● **Written task**:
Reproduce all of the lines below word for word, omitting the pictures.

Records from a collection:
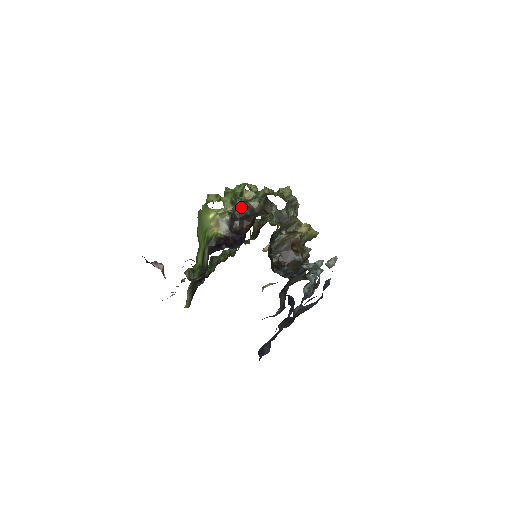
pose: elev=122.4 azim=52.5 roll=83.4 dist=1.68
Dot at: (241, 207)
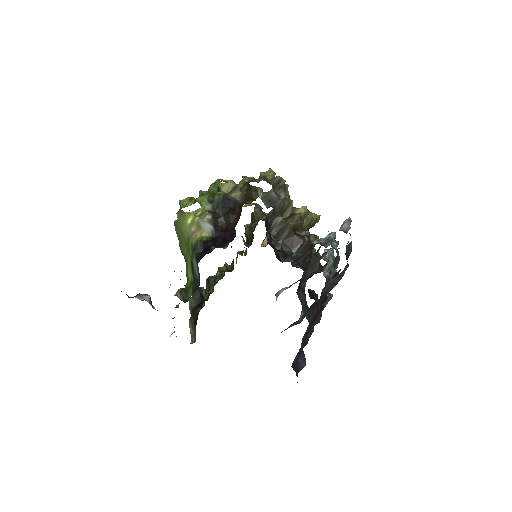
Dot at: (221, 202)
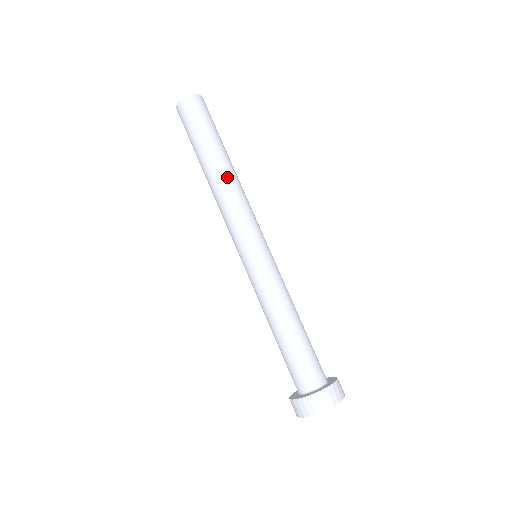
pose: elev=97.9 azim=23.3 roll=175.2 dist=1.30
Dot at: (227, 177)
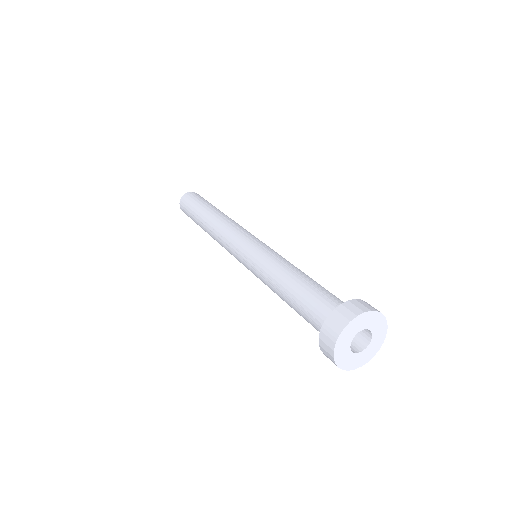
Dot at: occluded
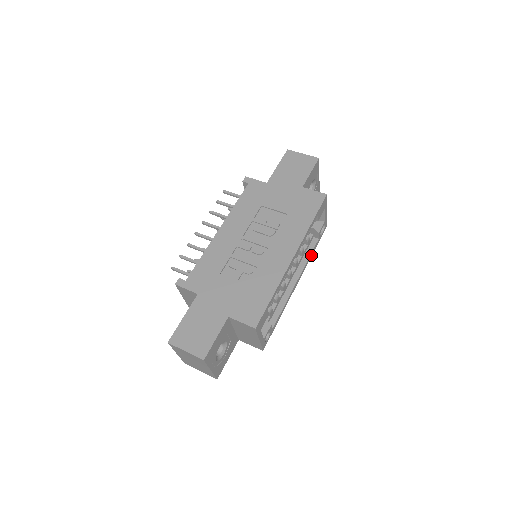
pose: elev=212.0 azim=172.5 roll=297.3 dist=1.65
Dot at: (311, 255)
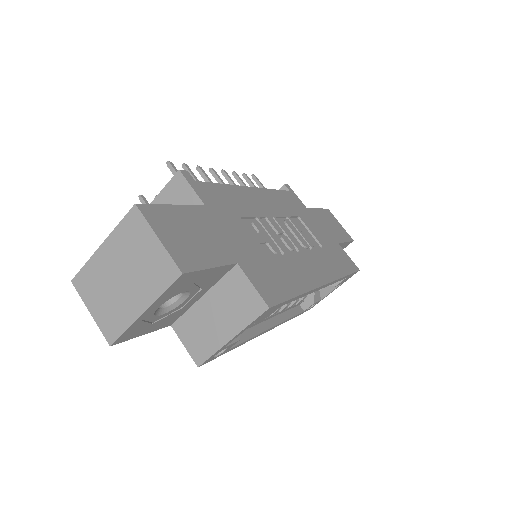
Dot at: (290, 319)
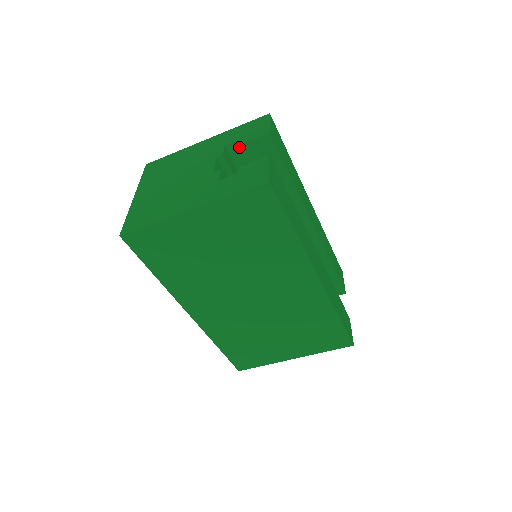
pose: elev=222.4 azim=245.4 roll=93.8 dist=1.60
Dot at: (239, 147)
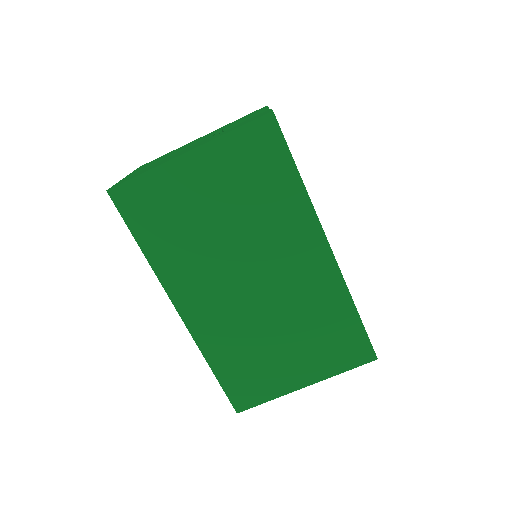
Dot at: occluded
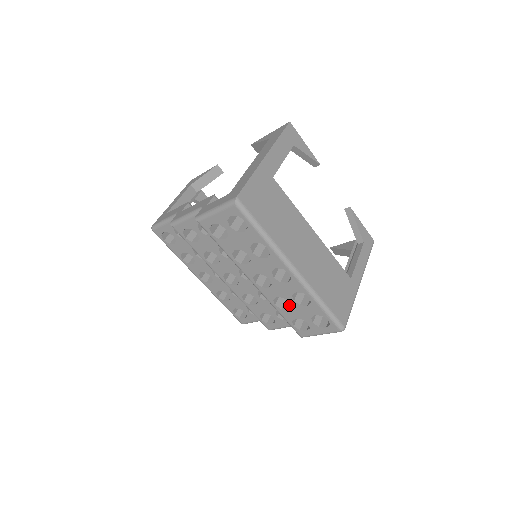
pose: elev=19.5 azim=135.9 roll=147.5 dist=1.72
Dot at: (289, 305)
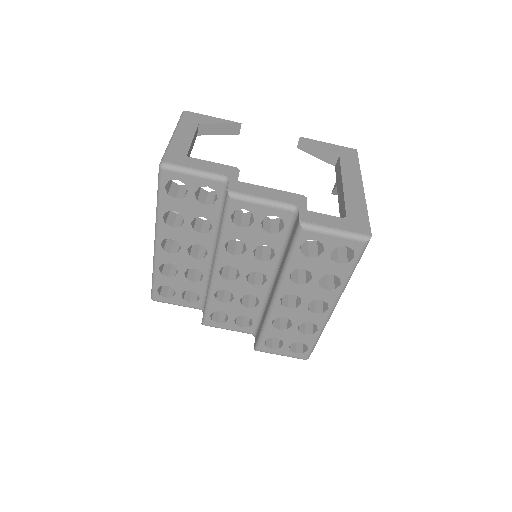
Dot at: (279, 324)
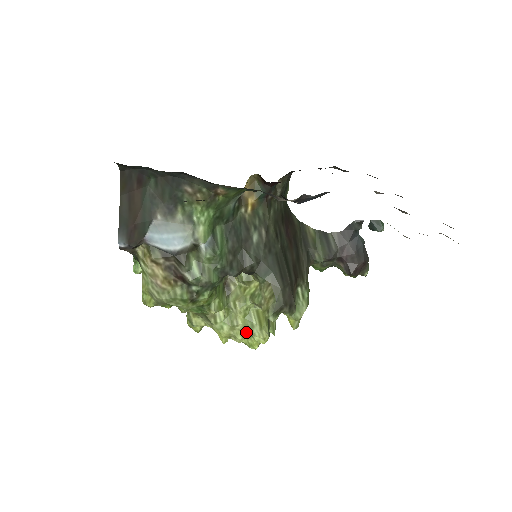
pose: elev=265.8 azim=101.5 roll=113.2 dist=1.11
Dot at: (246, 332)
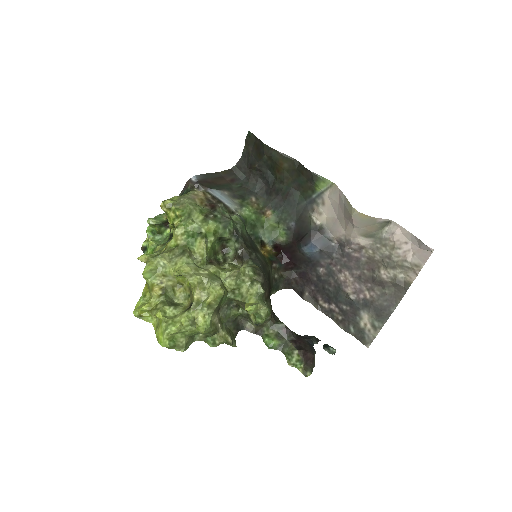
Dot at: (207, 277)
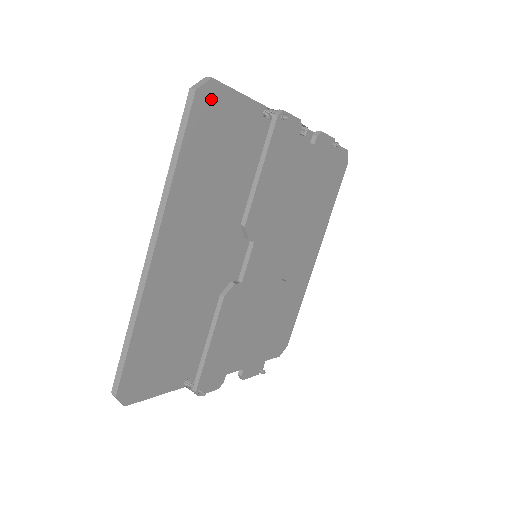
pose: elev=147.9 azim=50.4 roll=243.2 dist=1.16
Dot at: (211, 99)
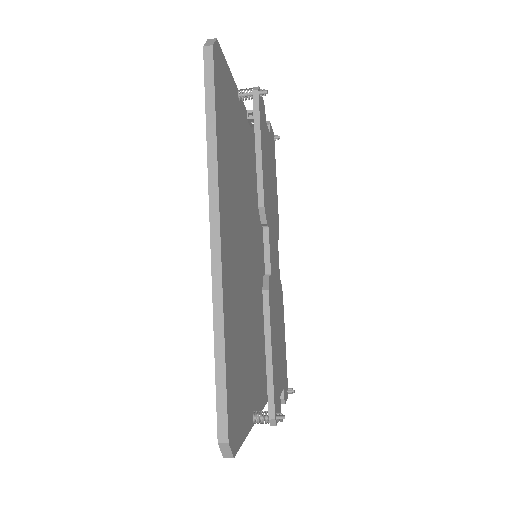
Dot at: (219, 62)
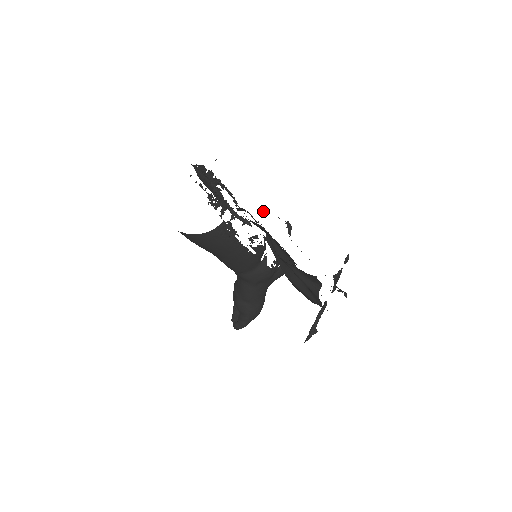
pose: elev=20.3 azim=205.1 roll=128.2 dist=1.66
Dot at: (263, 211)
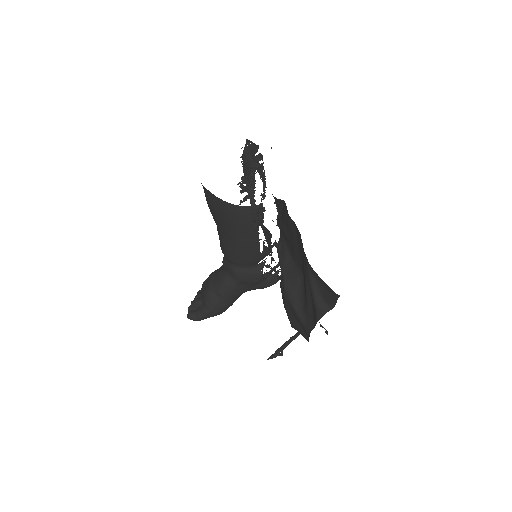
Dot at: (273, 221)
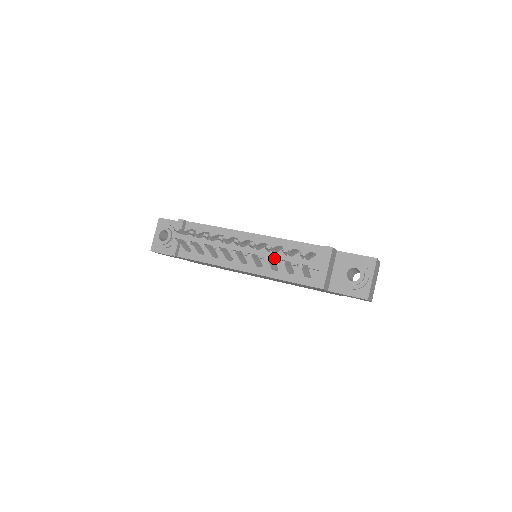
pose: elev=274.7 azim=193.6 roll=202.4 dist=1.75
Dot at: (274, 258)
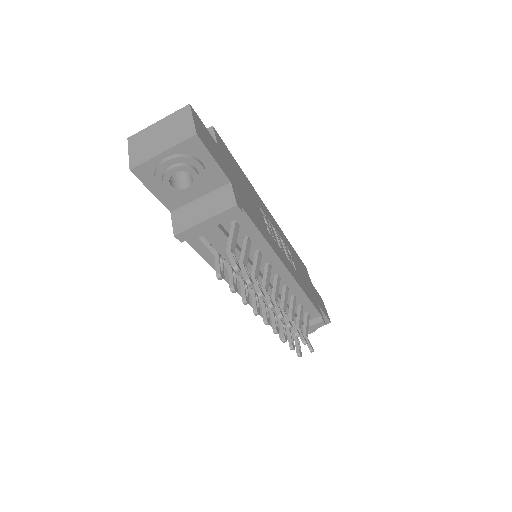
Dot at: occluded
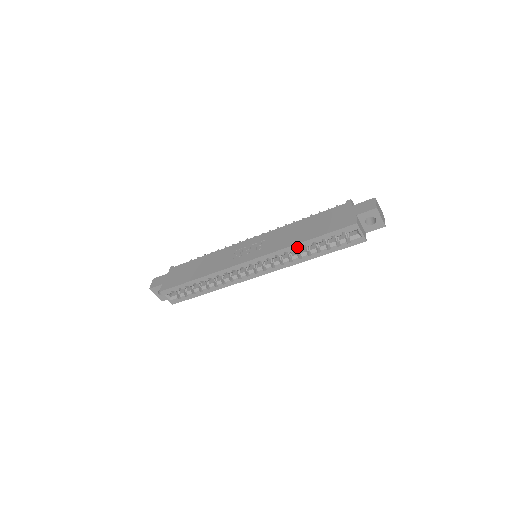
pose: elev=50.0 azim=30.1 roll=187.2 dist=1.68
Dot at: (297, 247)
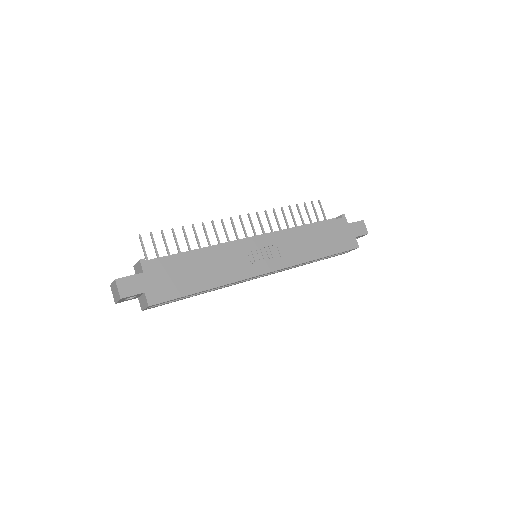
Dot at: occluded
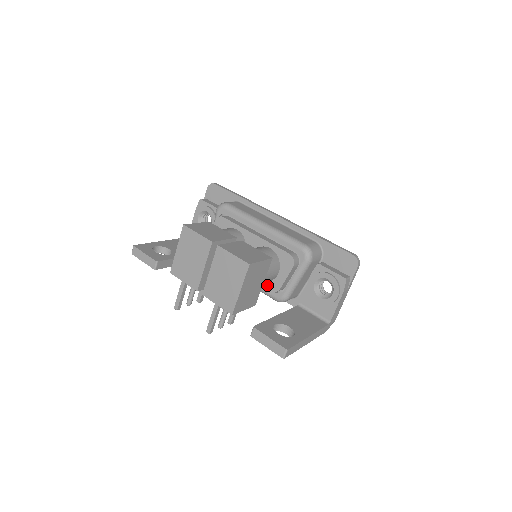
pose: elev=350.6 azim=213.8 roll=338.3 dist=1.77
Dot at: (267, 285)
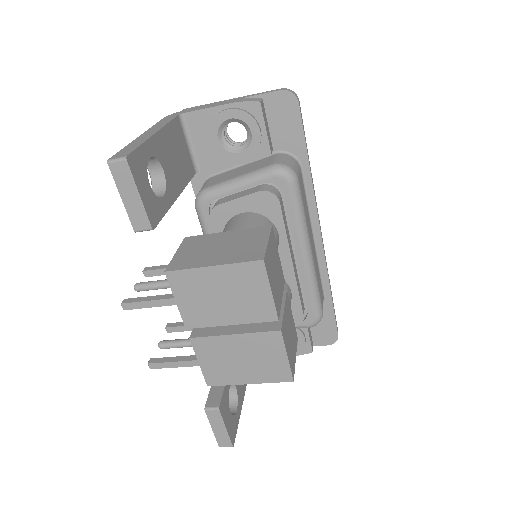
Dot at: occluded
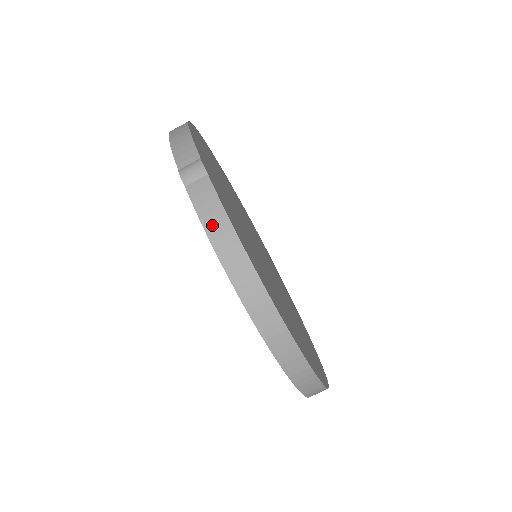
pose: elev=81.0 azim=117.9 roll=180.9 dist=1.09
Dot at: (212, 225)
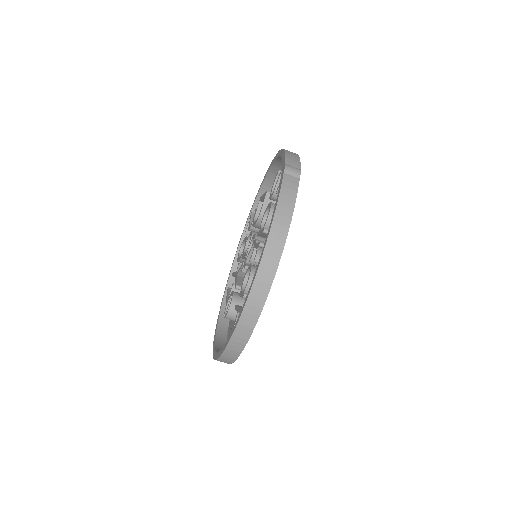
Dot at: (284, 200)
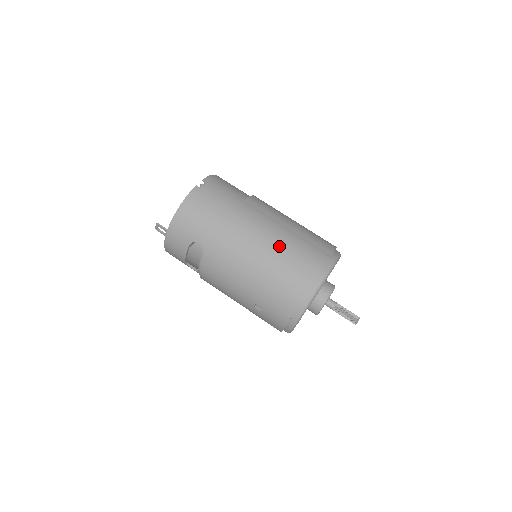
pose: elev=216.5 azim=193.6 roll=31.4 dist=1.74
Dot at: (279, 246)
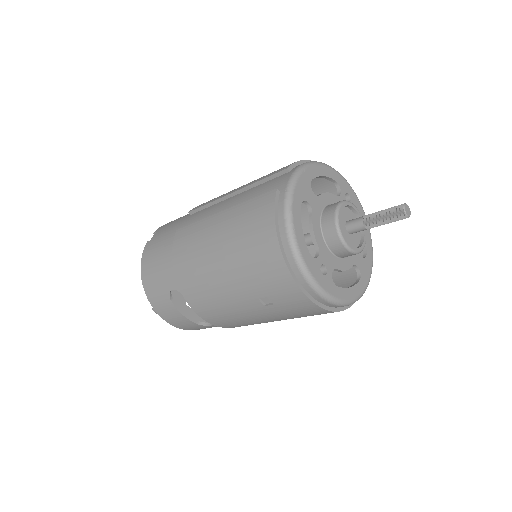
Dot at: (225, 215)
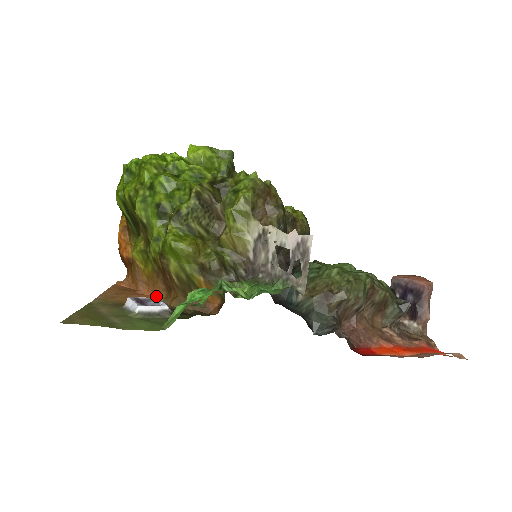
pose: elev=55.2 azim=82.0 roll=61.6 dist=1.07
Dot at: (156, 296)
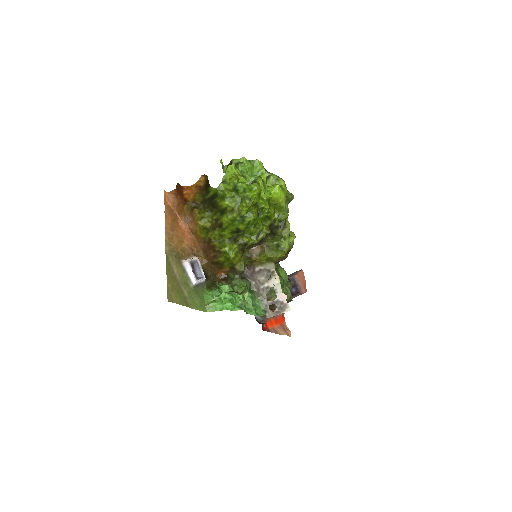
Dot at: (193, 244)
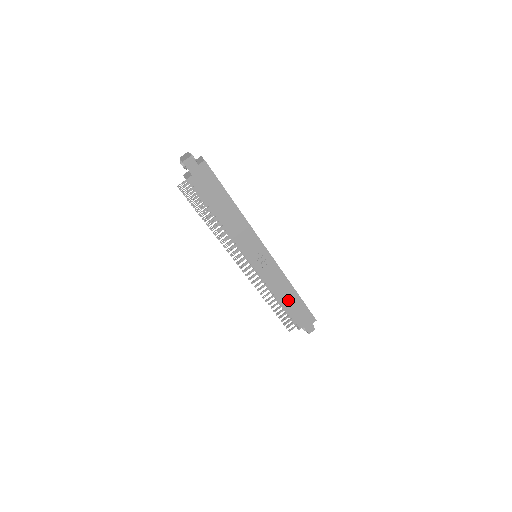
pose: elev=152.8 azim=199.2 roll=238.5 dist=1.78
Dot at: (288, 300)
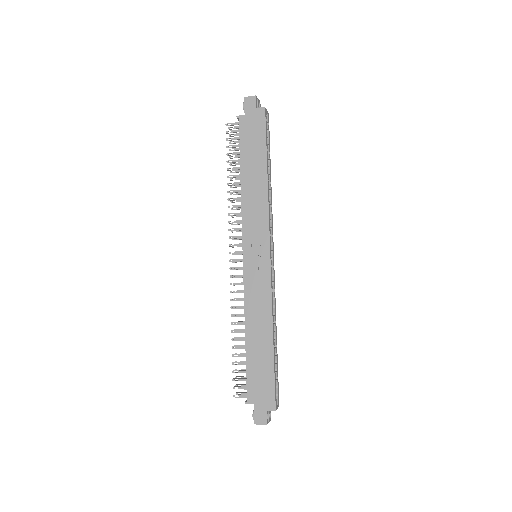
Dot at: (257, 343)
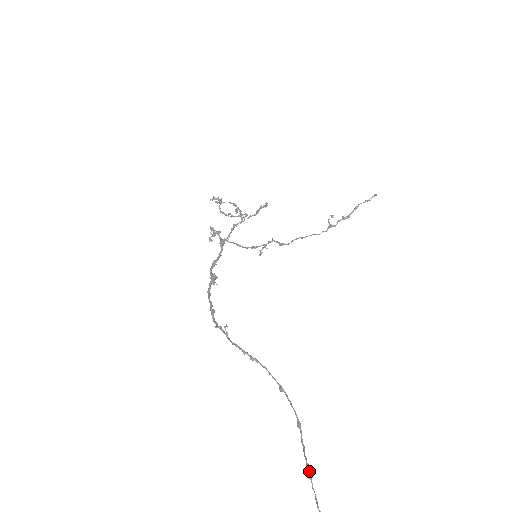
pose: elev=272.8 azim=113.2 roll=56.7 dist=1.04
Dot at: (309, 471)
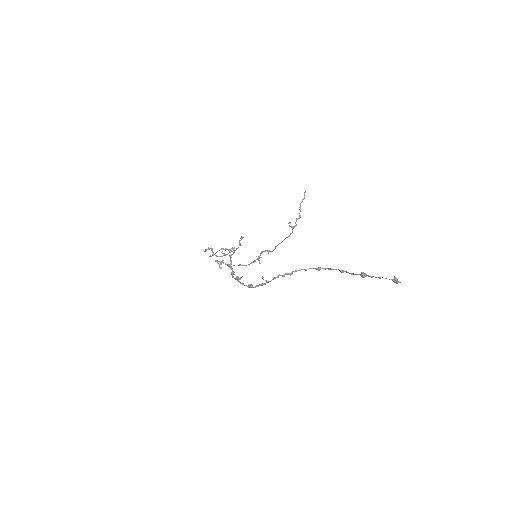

● **Answer for this exercise**:
pose: elev=122.4 azim=52.5 roll=83.4 dist=1.68
Dot at: (241, 207)
Dot at: (221, 202)
pose: elev=97.9 azim=23.3 roll=175.2 dist=1.30
Dot at: (227, 177)
Dot at: occluded
pose: elev=212.0 azim=172.5 roll=297.3 dist=1.65
Dot at: (311, 255)
Dot at: (290, 319)
pose: elev=222.4 azim=245.4 roll=93.8 dist=1.60
Dot at: (239, 147)
Dot at: occluded
pose: elev=19.5 azim=135.9 roll=147.5 dist=1.72
Dot at: (289, 305)
Dot at: (279, 324)
pose: elev=265.8 azim=101.5 roll=113.2 dist=1.11
Dot at: (246, 332)
Dot at: (207, 277)
pose: elev=147.9 azim=50.4 roll=243.2 dist=1.16
Dot at: (211, 99)
Dot at: (219, 62)
pose: elev=20.3 azim=205.1 roll=128.2 dist=1.66
Dot at: (263, 211)
Dot at: (273, 221)
pose: elev=274.7 azim=193.6 roll=202.4 dist=1.75
Dot at: (274, 258)
Dot at: occluded
pose: elev=50.0 azim=30.1 roll=187.2 dist=1.68
Dot at: (297, 247)
Dot at: occluded
pose: elev=350.6 azim=213.8 roll=338.3 dist=1.77
Dot at: (267, 285)
Dot at: occluded
pose: elev=81.0 azim=117.9 roll=180.9 dist=1.09
Dot at: (212, 225)
Dot at: (284, 200)
pose: elev=216.5 azim=193.6 roll=31.4 dist=1.74
Dot at: (279, 246)
Dot at: (225, 215)
pose: elev=55.2 azim=82.0 roll=61.6 dist=1.07
Dot at: (156, 296)
Dot at: (193, 244)
pose: elev=152.8 azim=199.2 roll=238.5 dist=1.78
Dot at: (288, 300)
Dot at: (257, 343)
pose: elev=272.8 azim=113.2 roll=56.7 dist=1.04
Dot at: (309, 471)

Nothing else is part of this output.